Create a 3-Year Plan: Focus on profit quality, systemisation, and risk reduction. (See Exit-Ready for a step-by-step guide to getting your business ready for sale).
Review Annually: Track your progress against your target.
You can also start shaping your post-exit future now by reading The Ultimate Post-Sale Wealth Plan: How to Keep More of What You Sell For.
Pro Tip
If you’re considering an earn-out or part-exit, your Freedom Number can be lower upfront. However, your business will need to run without you for the deal to work.
FAQ section
What valuation method does Evo-Valuations use? We use the Evo-Valuations Dual Valuation Model, which combines an EBITDA-based valuation and a profit-based valuation, blended by a dedicated analyst based on the specific characteristics of your business. This gives a more complete and reliable picture than any single-method approach.
Why not just use an online valuation calculator? Online calculators apply generic multipliers without analysing your actual accounts, sector, risk profile, or financial history. They can be useful for a rough ballpark but should never be used for exit planning, where an inaccurate figure could mean selling for significantly less than your business is worth.

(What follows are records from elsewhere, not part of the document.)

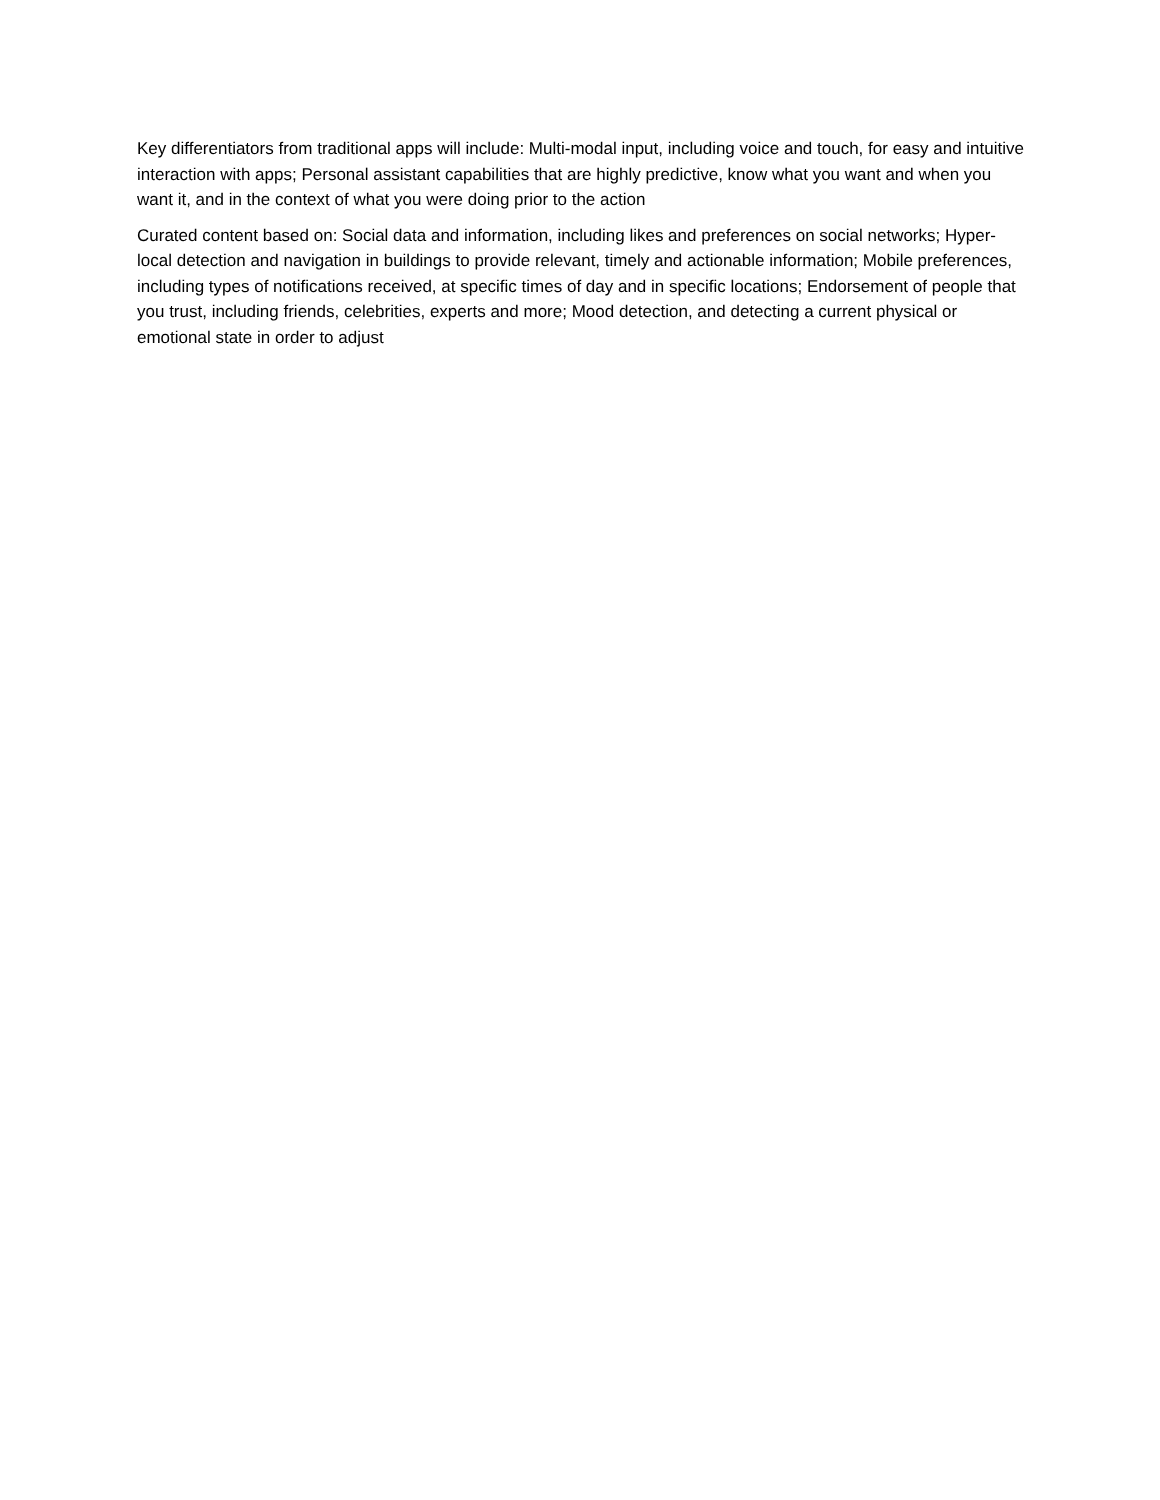Key differentiators from traditional apps will include: Multi-modal input, including voice and touch, for easy and intuitive interaction with apps; Personal assistant capabilities that are highly predictive, know what you want and when you want it, and in the context of what you were doing prior to the action
Curated content based on: Social data and information, including likes and preferences on social networks; Hyper-local detection and navigation in buildings to provide relevant, timely and actionable information; Mobile preferences, including types of notifications received, at specific times of day and in specific locations; Endorsement of people that you trust, including friends, celebrities, experts and more; Mood detection, and detecting a current physical or emotional state in order to adjust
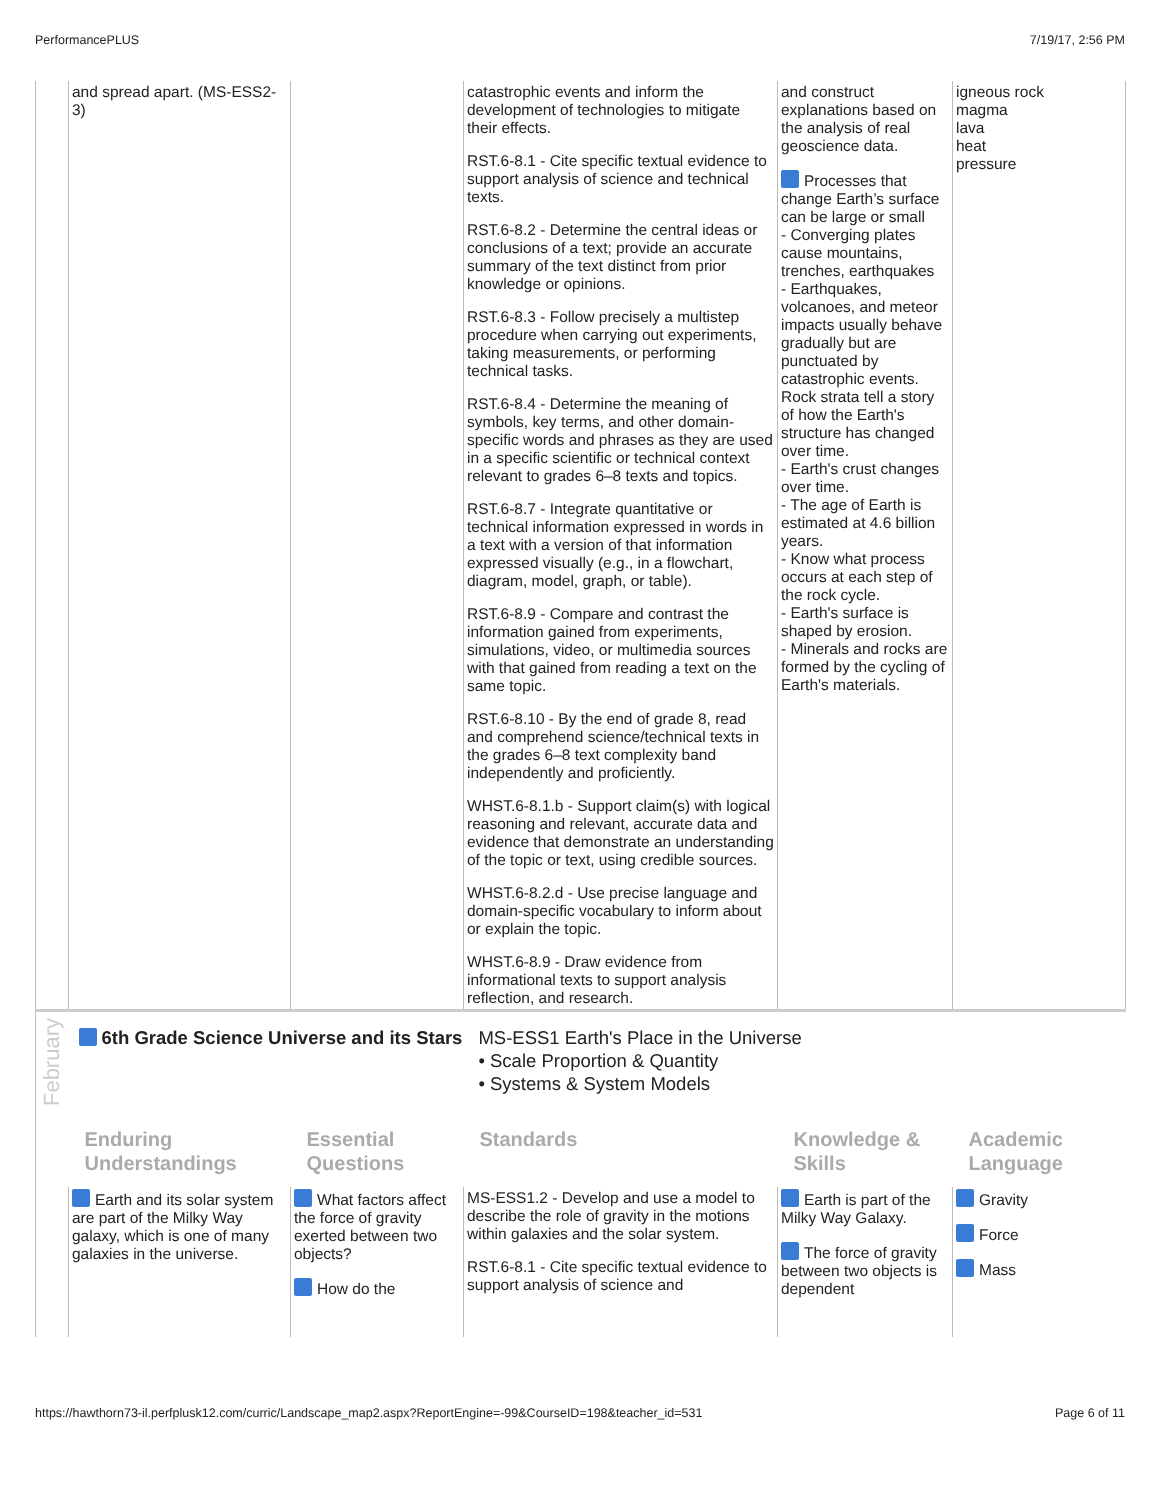PerformancePLUS 7/19/17, 2:56 PM
| | and spread apart. (MS-ESS2-3) | | catastrophic events and inform the development of technologies to mitigate their effects. RST.6-8.1 - Cite specific textual evidence to support analysis of science and technical texts. RST.6-8.2 - Determine the central ideas or conclusions of a text; provide an accurate summary of the text distinct from prior knowledge or opinions. RST.6-8.3 - Follow precisely a multistep procedure when carrying out experiments, taking measurements, or performing technical tasks. RST.6-8.4 - Determine the meaning of symbols, key terms, and other domain-specific words and phrases as they are used in a specific scientific or technical context relevant to grades 6–8 texts and topics. RST.6-8.7 - Integrate quantitative or technical information expressed in words in a text with a version of that information expressed visually (e.g., in a flowchart, diagram, model, graph, or table). RST.6-8.9 - Compare and contrast the information gained from experiments, simulations, video, or multimedia sources with that gained from reading a text on the same topic. RST.6-8.10 - By the end of grade 8, read and comprehend science/technical texts in the grades 6–8 text complexity band independently and proficiently. WHST.6-8.1.b - Support claim(s) with logical reasoning and relevant, accurate data and evidence that demonstrate an understanding of the topic or text, using credible sources. WHST.6-8.2.d - Use precise language and domain-specific vocabulary to inform about or explain the topic. WHST.6-8.9 - Draw evidence from informational texts to support analysis reflection, and research. | and construct explanations based on the analysis of real geoscience data. Processes that change Earth’s surface can be large or small - Converging plates cause mountains, trenches, earthquakes - Earthquakes, volcanoes, and meteor impacts usually behave gradually but are punctuated by catastrophic events. Rock strata tell a story of how the Earth's structure has changed over time. - Earth's crust changes over time. - The age of Earth is estimated at 4.6 billion years. - Know what process occurs at each step of the rock cycle. - Earth's surface is shaped by erosion. - Minerals and rocks are formed by the cycling of Earth's materials. | igneous rock magma lava heat pressure |
| February | 6th Grade Science Universe and its Stars MS-ESS1 Earth's Place in the Universe • Scale Proportion & Quantity • Systems & System Models | | | | |
| | Enduring Understandings | Essential Questions | Standards | Knowledge & Skills | Academic Language |
| | Earth and its solar system are part of the Milky Way galaxy, which is one of many galaxies in the universe. | What factors affect the force of gravity exerted between two objects? How do the | MS-ESS1.2 - Develop and use a model to describe the role of gravity in the motions within galaxies and the solar system. RST.6-8.1 - Cite specific textual evidence to support analysis of science and | Earth is part of the Milky Way Galaxy. The force of gravity between two objects is dependent | Gravity Force Mass |
https://hawthorn73-il.perfplusk12.com/curric/Landscape_map2.aspx?ReportEngine=-99&CourseID=198&teacher_id=531 Page 6 of 11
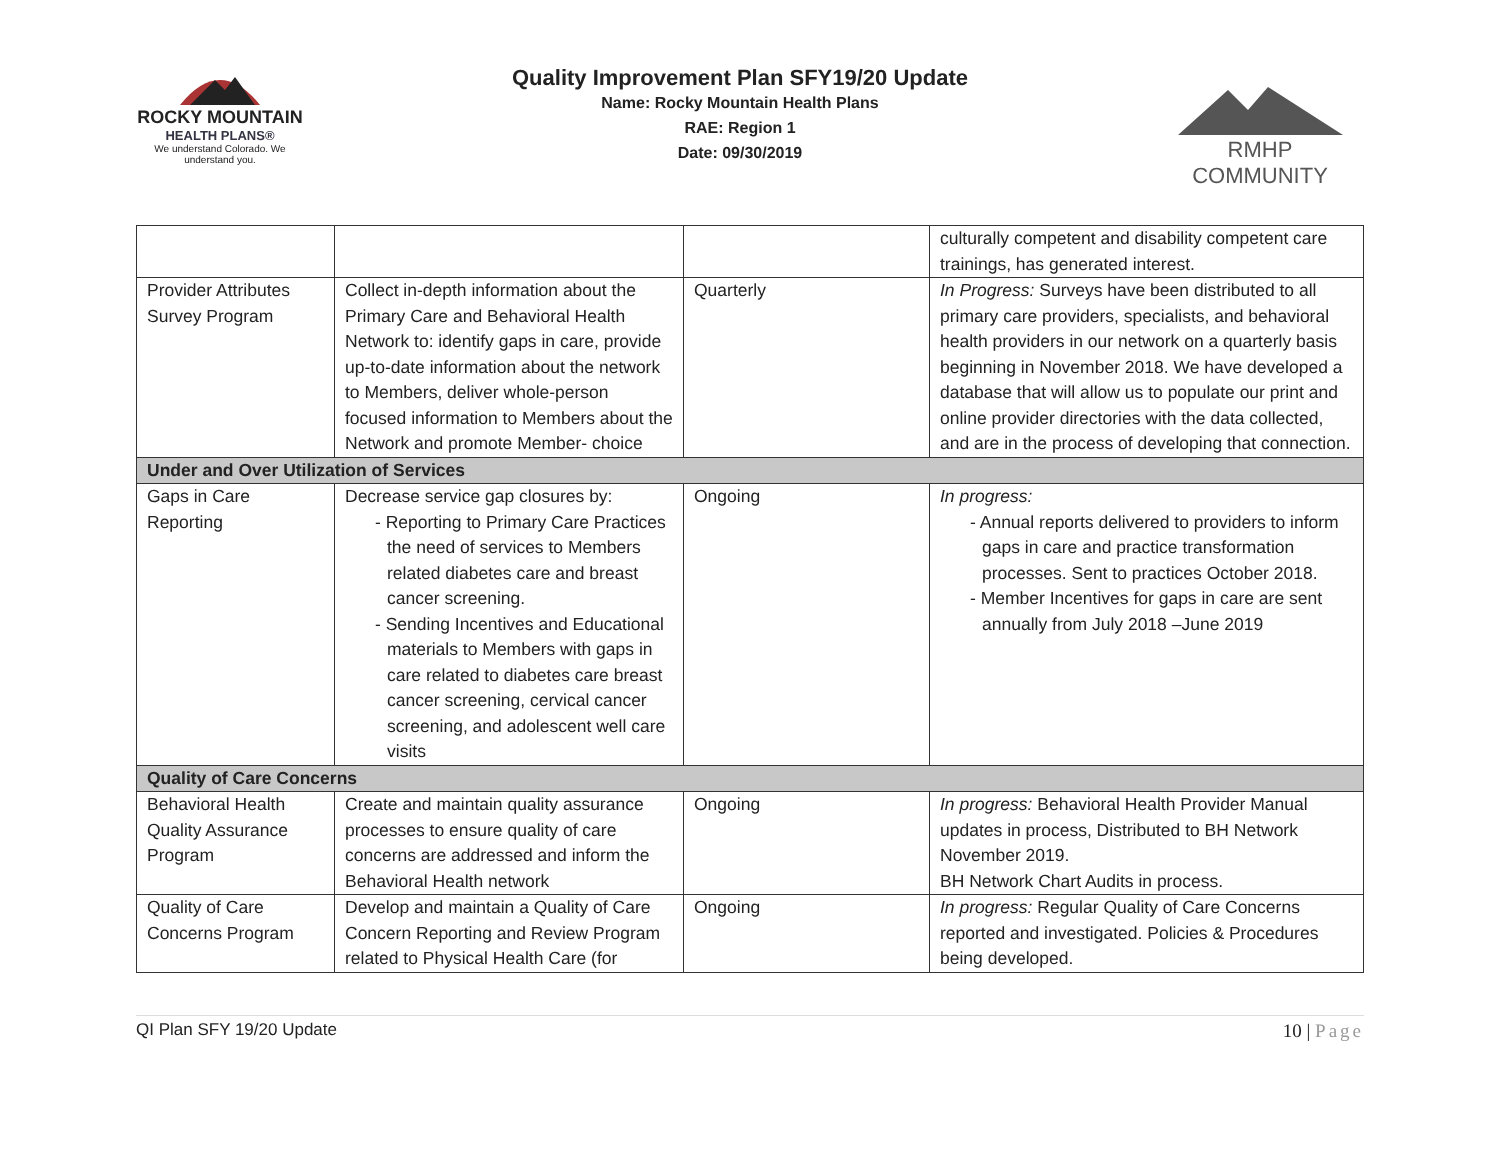ROCKY MOUNTAIN
HEALTH PLANS®
We understand Colorado. We understand you.
Quality Improvement Plan SFY19/20 Update
Name: Rocky Mountain Health Plans
RAE: Region 1
Date: 09/30/2019
RMHP COMMUNITY
| | | | culturally competent and disability competent care trainings, has generated interest. |
| Provider Attributes Survey Program | Collect in-depth information about the Primary Care and Behavioral Health Network to: identify gaps in care, provide up-to-date information about the network to Members, deliver whole-person focused information to Members about the Network and promote Member- choice | Quarterly | In Progress: Surveys have been distributed to all primary care providers, specialists, and behavioral health providers in our network on a quarterly basis beginning in November 2018. We have developed a database that will allow us to populate our print and online provider directories with the data collected, and are in the process of developing that connection. |
| Under and Over Utilization of Services | | | |
| Gaps in Care Reporting | Decrease service gap closures by: - Reporting to Primary Care Practices the need of services to Members related diabetes care and breast cancer screening. - Sending Incentives and Educational materials to Members with gaps in care related to diabetes care breast cancer screening, cervical cancer screening, and adolescent well care visits | Ongoing | In progress: - Annual reports delivered to providers to inform gaps in care and practice transformation processes. Sent to practices October 2018. - Member Incentives for gaps in care are sent annually from July 2018 –June 2019 |
| Quality of Care Concerns | | | |
| Behavioral Health Quality Assurance Program | Create and maintain quality assurance processes to ensure quality of care concerns are addressed and inform the Behavioral Health network | Ongoing | In progress: Behavioral Health Provider Manual updates in process, Distributed to BH Network November 2019. BH Network Chart Audits in process. |
| Quality of Care Concerns Program | Develop and maintain a Quality of Care Concern Reporting and Review Program related to Physical Health Care (for | Ongoing | In progress: Regular Quality of Care Concerns reported and investigated. Policies & Procedures being developed. |
QI Plan SFY 19/20 Update 10 | Page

How long does it take to get a valuation? An Evo-Valuations report is typically delivered within 5-7 working days of receiving your financial information, with reports starting from £299 (+VAT).
How often should I get my business valued? If you're planning to sell within five years, annually is ideal. It lets you track your progress against your Freedom Number and make informed decisions about timing.
What is Business Asset Disposal Relief? Formerly known as Entrepreneurs' Relief, this allows eligible business owners to pay a reduced Capital Gains Tax rate on qualifying business disposals. Always take specialist tax advice before completing a sale.